Der Schmerz gehört dabei zu einem großen Störfaktor, da er die einmal erlernten Bewegungsmuster verändert. Dies gilt auch bei Schmerzen an der Plantarfaszie. Das nozizeptive System fordert den Patienten dazu auf, das Areal des Schmerzes nicht mehr zu benutzen beziehungsweise, Bewegungen, die Schmerzen verursachen, so gut es geht zu vermeiden. Die Nozizeption ist die Wahrnehmung von Reizen, die den Körper potenziell oder tatsächlich schädigen können. Diese Reize werden von Nozizeptoren registriert und über afferente Schmerzfasern ins Gehirn geleitet, wo die Schmerzempfindung entsteht.
Bei der Ursachenforschung nicht nur auf den Fuß schauen
Die Entstehungsursache der Plantarfasziitis ist wissenschaftlich nicht abschließend geklärt. Höchstwahrscheinlich spielen mehrere Faktoren eine Rolle.

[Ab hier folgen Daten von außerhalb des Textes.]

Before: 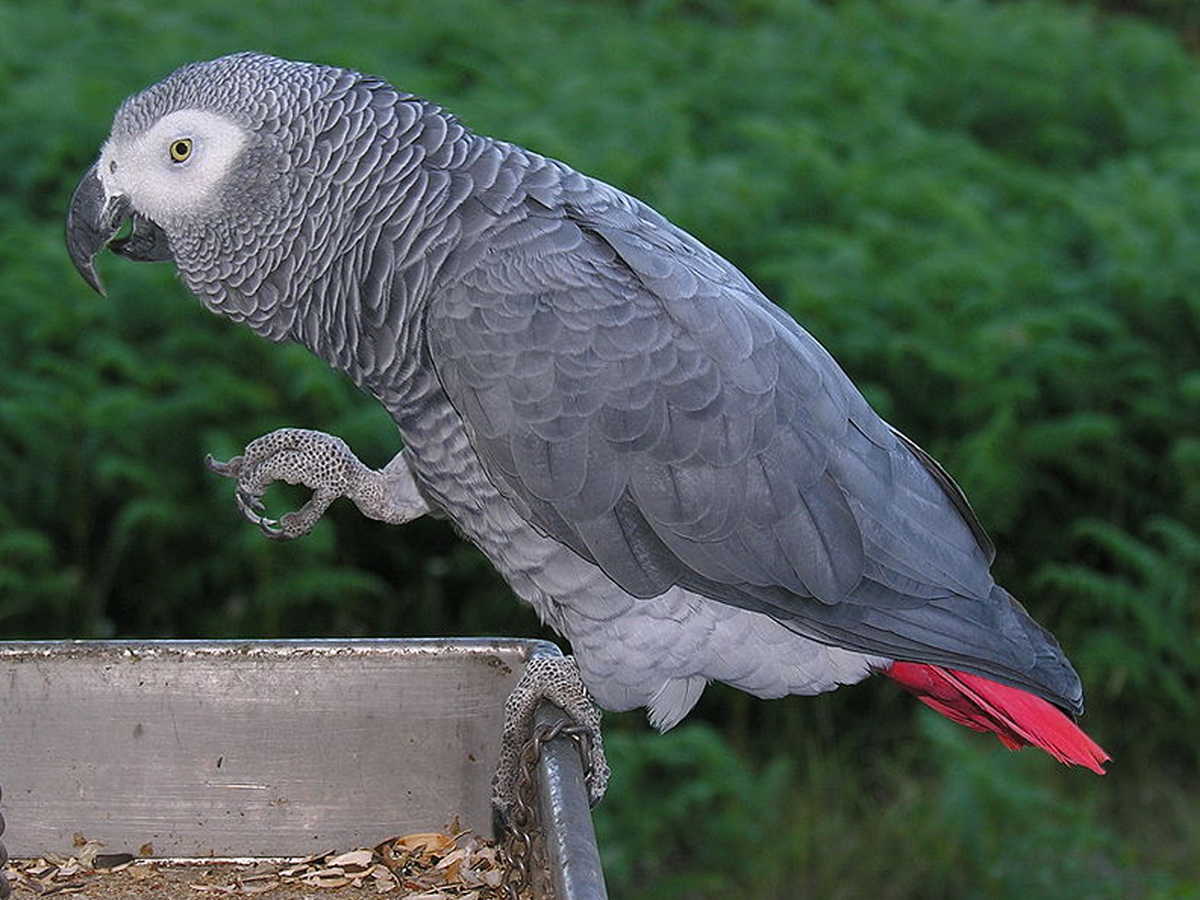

Als gefährdet gelten übergewichtige Menschen, aber auch überdurchschnittlich aktive Menschen wie Läufer und Sportler. Auch langes Stehen bei der Arbeit kann Auslöser für die Überlastung der Plantarfaszie sein. Am häufigsten tritt die Plantarfasziitis im Alter von 40 bis 60 Jahren auf. Für die Plantarfasziitis sind ausstrahlende Schmerzen von der Ferse bis in die mediale Seite des Fußgewölbes charakteristisch.{pborder}
In meiner Berufspraxis habe ich über viele Jahre die Beobachtung gemacht, dass die meisten Patienten mit einer Plantarfasziitis einen eher hoch gesprengten Fuß aufweisen. Wenn sich ein solcher Fuß in der medialen Längswölbung absenkt, kommt unweigerlich Spannung auf die Plantarfaszie. Ein flacherer Fuß macht, nach meiner Erfahrung, seltener Probleme.
Da wir immer auch nach den Lebensumständen unserer Patienten fragen, wissen wir, dass einer Plantarfasziitis nicht selten belastende Lebenssituationen und Stress vorausgehen. Dies wirkt sich natürlich nicht direkt auf die Plantarfaszie aus. Aus der Faszienforschung weiß man jedoch, dass bei Stress Botenstoffe produziert werden, die zu einer langsamen Faszienversteifung führen können. Über die myofaszialen Ketten kann sich das auch auf den Fuß auswirken, zum Beispiel über die sogenannte oberflächliche Rückenlinie, auch dorsale Kette genannt. Diese zieht von den Zehengrundgelenken über die Plantarfaszie und die rückwärtige Seite des Körpers hoch über die Schädeldecke bis zu den Augenbrauen.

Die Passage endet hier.